L'8 settembre del 1943, dopo l'annuncio radio del Maresciallo Badoglio che dichiara la resa del paese agli Alleati, l'esercito italiano è allo sbando.
La popolazione istriana resta priva di ogni difesa mentre il generale Tito e i suoi partigiani avanzano con mire di pulizia etnica per annettere il territorio istriano alla Jugoslavia, mentre i tedeschi si riorganizzano insieme alle milizie della Repubblica sociale.
La famiglia Braico, insieme ad altri compaesani, è costretta ad abbandonare per sempre la propria casa nell'Istria.

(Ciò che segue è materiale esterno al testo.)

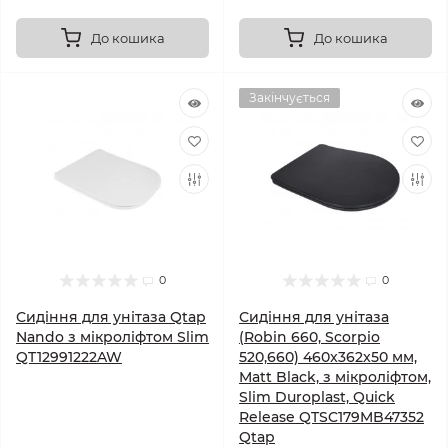
До кошика
До кошика
Закінчується
0
0
Сидіння для унітаза Qtap
Сидіння для унітаза
Nando з мікроліфтом Slim
(Robin 660, Scorpio
QT12991222AW
520,660) 460x362x50 мм,
Matt Black, з мікроліфтом,
Slim Duroplast, Quick
Release QTSC179MB47352
Qtap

Fuggono in maniera rocambolesca in treno e trovano rifugio presso gli zii in Friuli.
Ma i Braico, come tanti istriani, sono profughi e, in quanto tali, considerati stranieri nella propria terra e accusati di portar via ai locali lavoro e pane.

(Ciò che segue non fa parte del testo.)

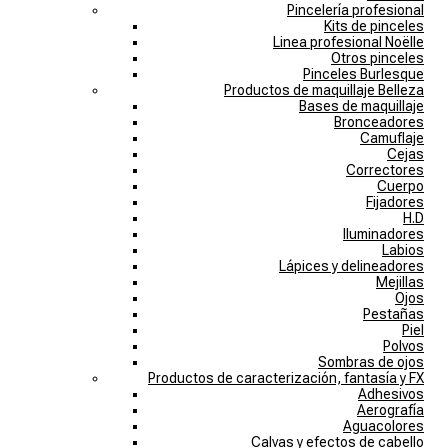
Pincelería profesional
Kits de pinceles
Linea profesional Noëlle
Otros pinceles
Pinceles Burlesque
Productos de maquillaje Belleza
Bases de maquillaje
Bronceadores
Camuflaje
Cejas
Correctores
Cuerpo
Fijadores
H.D
Iluminadores
Labios
Lápices y delineadores
Mejillas
Ojos
Pestañas
Piel
Polvos
Sombras de ojos
Productos de caracterización, fantasía y FX
Adhesivos
Aerografía
Aguacolores
Calvas y efectos de cabello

Oltre a ciò, gli esuli istriani, erroneamente, vengono considerati in Italia, come dei filofascisti, con conseguente evidente diffidenza della popolazione locale nei loro confronti.

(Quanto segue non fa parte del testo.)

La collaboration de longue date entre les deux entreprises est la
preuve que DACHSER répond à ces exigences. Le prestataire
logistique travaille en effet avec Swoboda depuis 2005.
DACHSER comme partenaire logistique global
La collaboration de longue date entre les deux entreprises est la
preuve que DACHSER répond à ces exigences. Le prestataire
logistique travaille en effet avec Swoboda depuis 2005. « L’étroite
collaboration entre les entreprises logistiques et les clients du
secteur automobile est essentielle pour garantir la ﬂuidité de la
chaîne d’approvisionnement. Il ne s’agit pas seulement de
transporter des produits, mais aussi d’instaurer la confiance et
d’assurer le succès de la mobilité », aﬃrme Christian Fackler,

Spesso, dunque, male accolti dalla popolazione e non adeguatamente tutelati dallo Stato (la vicenda dei risarcimenti è una ferita ancora aperta per molte famiglie), gli esuli hanno faticato, e non poco, a ricostruirsi una vita.
Dal 2004, i massacri delle foibe e l’esodo giuliano-dalmata sono ricordati dal Giorno del ricordo, solennità civile nazionale italiana celebrata il 10 febbraio di ogni anno.
Insomma una tragedia nella tragedia vuole riemergere nelle nostre coscienze.